- [How to complete this task]:
Your task is to copy the lines of the data below from the line holding "M328,76l4,4 1,-1 25,29 -11,9 -28,-33z" through the line holding "M272 352a8 8 0 1 1 16 0a8 8 0 1 1-16 0Z", inclusive, exactly and with nothing added.
________
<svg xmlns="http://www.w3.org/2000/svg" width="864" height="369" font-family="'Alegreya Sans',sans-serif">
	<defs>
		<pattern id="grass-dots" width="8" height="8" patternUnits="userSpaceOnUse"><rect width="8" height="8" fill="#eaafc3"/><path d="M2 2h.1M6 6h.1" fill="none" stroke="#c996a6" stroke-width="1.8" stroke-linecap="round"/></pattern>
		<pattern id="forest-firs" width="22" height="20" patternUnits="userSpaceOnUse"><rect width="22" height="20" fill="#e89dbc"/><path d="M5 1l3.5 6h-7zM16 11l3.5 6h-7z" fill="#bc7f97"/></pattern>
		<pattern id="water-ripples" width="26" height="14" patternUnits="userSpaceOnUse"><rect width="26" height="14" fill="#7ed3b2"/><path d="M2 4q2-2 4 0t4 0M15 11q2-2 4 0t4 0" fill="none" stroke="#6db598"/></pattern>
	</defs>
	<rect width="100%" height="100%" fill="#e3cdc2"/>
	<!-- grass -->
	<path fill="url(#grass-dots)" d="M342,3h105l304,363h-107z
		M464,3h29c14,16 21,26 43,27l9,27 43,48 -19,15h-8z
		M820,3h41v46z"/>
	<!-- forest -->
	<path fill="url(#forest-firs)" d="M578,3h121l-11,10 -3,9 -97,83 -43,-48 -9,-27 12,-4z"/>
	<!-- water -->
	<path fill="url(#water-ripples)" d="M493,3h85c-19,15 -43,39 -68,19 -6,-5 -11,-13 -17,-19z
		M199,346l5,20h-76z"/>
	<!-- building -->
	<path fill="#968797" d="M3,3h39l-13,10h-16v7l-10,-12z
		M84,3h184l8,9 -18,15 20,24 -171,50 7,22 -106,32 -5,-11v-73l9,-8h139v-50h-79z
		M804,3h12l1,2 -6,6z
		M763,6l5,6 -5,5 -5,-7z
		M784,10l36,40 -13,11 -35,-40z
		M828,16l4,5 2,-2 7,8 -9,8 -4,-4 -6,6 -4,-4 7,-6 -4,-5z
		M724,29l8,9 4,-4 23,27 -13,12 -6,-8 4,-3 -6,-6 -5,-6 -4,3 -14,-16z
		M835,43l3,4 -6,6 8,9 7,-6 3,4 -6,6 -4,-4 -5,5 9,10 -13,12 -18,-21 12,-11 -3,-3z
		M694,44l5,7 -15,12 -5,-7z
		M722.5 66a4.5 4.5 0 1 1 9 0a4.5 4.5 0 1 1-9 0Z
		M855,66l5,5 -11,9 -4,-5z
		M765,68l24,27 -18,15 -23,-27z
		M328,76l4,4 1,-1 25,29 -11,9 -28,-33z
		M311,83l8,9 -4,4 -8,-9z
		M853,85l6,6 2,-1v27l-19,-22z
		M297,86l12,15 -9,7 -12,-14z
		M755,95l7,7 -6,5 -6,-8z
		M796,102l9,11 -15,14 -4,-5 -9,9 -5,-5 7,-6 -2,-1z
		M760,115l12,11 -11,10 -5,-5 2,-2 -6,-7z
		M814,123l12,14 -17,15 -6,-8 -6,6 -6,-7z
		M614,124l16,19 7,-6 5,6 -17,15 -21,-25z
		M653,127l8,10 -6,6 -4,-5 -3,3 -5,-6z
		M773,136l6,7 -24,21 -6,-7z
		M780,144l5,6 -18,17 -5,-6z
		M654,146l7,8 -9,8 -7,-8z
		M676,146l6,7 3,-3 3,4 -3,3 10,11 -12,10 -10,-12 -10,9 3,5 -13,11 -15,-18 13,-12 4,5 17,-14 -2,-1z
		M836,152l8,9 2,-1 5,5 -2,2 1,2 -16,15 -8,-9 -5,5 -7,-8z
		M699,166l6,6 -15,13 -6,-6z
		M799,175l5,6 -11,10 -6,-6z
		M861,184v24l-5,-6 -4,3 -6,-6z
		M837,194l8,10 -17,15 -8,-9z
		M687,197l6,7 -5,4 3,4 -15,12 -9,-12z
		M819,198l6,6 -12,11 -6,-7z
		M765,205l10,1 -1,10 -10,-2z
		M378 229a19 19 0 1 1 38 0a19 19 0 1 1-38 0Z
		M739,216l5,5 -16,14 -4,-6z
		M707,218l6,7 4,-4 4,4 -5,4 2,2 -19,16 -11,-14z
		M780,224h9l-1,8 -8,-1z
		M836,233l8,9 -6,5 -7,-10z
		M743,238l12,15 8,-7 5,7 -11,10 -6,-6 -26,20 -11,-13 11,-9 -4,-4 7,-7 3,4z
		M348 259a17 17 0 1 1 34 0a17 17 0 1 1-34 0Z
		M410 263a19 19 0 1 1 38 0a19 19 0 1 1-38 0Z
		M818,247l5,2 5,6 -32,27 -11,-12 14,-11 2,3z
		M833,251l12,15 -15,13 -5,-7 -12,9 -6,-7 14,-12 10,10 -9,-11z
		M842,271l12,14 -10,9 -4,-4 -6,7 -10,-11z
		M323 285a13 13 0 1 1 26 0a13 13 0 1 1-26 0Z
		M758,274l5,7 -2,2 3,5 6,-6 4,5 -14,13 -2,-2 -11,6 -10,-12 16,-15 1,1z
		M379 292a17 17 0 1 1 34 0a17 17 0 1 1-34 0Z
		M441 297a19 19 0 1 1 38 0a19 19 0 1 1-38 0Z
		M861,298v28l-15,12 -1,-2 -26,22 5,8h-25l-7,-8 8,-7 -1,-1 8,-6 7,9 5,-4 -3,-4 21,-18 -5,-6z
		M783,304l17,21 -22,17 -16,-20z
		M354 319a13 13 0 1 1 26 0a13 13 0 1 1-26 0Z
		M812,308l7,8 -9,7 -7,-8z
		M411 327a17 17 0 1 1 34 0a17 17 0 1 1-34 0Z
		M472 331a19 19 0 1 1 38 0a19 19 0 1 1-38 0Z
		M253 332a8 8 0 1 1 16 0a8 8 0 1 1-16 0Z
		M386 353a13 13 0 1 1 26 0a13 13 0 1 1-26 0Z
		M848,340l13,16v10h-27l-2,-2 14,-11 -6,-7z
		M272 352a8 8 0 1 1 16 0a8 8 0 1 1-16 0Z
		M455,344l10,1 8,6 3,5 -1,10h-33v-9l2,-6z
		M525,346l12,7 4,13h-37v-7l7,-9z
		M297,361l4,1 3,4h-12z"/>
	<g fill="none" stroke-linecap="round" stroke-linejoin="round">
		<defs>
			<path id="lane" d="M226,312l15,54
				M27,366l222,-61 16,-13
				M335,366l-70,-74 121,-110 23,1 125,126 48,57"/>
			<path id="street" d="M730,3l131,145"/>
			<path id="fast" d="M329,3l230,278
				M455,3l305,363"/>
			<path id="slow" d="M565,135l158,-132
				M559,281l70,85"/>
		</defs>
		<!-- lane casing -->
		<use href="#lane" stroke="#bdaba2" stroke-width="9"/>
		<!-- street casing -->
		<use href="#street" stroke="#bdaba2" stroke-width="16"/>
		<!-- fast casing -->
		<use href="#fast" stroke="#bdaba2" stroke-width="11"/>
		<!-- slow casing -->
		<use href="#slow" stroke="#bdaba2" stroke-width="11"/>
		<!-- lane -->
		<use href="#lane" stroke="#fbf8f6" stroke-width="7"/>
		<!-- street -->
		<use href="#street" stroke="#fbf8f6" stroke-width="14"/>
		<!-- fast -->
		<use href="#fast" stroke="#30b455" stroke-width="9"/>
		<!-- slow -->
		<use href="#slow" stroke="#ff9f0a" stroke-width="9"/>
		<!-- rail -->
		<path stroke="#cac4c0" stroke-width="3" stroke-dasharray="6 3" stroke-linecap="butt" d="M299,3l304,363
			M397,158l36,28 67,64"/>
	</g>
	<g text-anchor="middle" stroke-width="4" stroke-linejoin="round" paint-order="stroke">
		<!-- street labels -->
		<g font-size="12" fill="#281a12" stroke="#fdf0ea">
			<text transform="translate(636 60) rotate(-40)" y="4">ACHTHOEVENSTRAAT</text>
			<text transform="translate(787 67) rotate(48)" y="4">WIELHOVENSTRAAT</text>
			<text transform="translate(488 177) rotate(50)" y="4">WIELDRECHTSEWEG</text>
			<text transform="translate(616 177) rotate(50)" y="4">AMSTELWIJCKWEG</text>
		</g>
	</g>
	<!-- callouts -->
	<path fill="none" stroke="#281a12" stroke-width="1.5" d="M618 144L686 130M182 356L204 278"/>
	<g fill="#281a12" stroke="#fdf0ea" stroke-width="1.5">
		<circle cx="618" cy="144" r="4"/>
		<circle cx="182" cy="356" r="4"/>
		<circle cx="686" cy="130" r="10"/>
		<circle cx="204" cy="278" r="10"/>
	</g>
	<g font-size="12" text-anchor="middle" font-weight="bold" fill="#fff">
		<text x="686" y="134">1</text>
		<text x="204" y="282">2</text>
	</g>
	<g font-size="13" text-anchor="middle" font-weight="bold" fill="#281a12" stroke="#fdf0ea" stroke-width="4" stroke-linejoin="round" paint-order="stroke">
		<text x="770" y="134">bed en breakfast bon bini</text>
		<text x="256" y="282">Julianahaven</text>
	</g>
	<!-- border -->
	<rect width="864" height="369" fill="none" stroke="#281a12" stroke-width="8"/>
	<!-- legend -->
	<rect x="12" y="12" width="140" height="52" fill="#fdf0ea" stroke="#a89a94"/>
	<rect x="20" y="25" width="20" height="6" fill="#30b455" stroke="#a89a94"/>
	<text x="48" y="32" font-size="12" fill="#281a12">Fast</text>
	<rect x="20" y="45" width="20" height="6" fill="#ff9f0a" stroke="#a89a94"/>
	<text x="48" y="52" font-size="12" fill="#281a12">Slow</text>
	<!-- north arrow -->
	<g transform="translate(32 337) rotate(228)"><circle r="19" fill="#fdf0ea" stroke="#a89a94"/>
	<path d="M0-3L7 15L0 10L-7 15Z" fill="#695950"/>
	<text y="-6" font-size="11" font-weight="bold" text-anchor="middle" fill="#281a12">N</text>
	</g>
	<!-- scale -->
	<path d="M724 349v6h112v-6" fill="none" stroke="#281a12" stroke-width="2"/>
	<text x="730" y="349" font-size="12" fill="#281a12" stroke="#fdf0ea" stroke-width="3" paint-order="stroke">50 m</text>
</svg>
________
- [Exercise response]:
		M328,76l4,4 1,-1 25,29 -11,9 -28,-33z
		M311,83l8,9 -4,4 -8,-9z
		M853,85l6,6 2,-1v27l-19,-22z
		M297,86l12,15 -9,7 -12,-14z
		M755,95l7,7 -6,5 -6,-8z
		M796,102l9,11 -15,14 -4,-5 -9,9 -5,-5 7,-6 -2,-1z
		M760,115l12,11 -11,10 -5,-5 2,-2 -6,-7z
		M814,123l12,14 -17,15 -6,-8 -6,6 -6,-7z
		M614,124l16,19 7,-6 5,6 -17,15 -21,-25z
		M653,127l8,10 -6,6 -4,-5 -3,3 -5,-6z
		M773,136l6,7 -24,21 -6,-7z
		M780,144l5,6 -18,17 -5,-6z
		M654,146l7,8 -9,8 -7,-8z
		M676,146l6,7 3,-3 3,4 -3,3 10,11 -12,10 -10,-12 -10,9 3,5 -13,11 -15,-18 13,-12 4,5 17,-14 -2,-1z
		M836,152l8,9 2,-1 5,5 -2,2 1,2 -16,15 -8,-9 -5,5 -7,-8z
		M699,166l6,6 -15,13 -6,-6z
		M799,175l5,6 -11,10 -6,-6z
		M861,184v24l-5,-6 -4,3 -6,-6z
		M837,194l8,10 -17,15 -8,-9z
		M687,197l6,7 -5,4 3,4 -15,12 -9,-12z
		M819,198l6,6 -12,11 -6,-7z
		M765,205l10,1 -1,10 -10,-2z
		M378 229a19 19 0 1 1 38 0a19 19 0 1 1-38 0Z
		M739,216l5,5 -16,14 -4,-6z
		M707,218l6,7 4,-4 4,4 -5,4 2,2 -19,16 -11,-14z
		M780,224h9l-1,8 -8,-1z
		M836,233l8,9 -6,5 -7,-10z
		M743,238l12,15 8,-7 5,7 -11,10 -6,-6 -26,20 -11,-13 11,-9 -4,-4 7,-7 3,4z
		M348 259a17 17 0 1 1 34 0a17 17 0 1 1-34 0Z
		M410 263a19 19 0 1 1 38 0a19 19 0 1 1-38 0Z
		M818,247l5,2 5,6 -32,27 -11,-12 14,-11 2,3z
		M833,251l12,15 -15,13 -5,-7 -12,9 -6,-7 14,-12 10,10 -9,-11z
		M842,271l12,14 -10,9 -4,-4 -6,7 -10,-11z
		M323 285a13 13 0 1 1 26 0a13 13 0 1 1-26 0Z
		M758,274l5,7 -2,2 3,5 6,-6 4,5 -14,13 -2,-2 -11,6 -10,-12 16,-15 1,1z
		M379 292a17 17 0 1 1 34 0a17 17 0 1 1-34 0Z
		M441 297a19 19 0 1 1 38 0a19 19 0 1 1-38 0Z
		M861,298v28l-15,12 -1,-2 -26,22 5,8h-25l-7,-8 8,-7 -1,-1 8,-6 7,9 5,-4 -3,-4 21,-18 -5,-6z
		M783,304l17,21 -22,17 -16,-20z
		M354 319a13 13 0 1 1 26 0a13 13 0 1 1-26 0Z
		M812,308l7,8 -9,7 -7,-8z
		M411 327a17 17 0 1 1 34 0a17 17 0 1 1-34 0Z
		M472 331a19 19 0 1 1 38 0a19 19 0 1 1-38 0Z
		M253 332a8 8 0 1 1 16 0a8 8 0 1 1-16 0Z
		M386 353a13 13 0 1 1 26 0a13 13 0 1 1-26 0Z
		M848,340l13,16v10h-27l-2,-2 14,-11 -6,-7z
		M272 352a8 8 0 1 1 16 0a8 8 0 1 1-16 0Z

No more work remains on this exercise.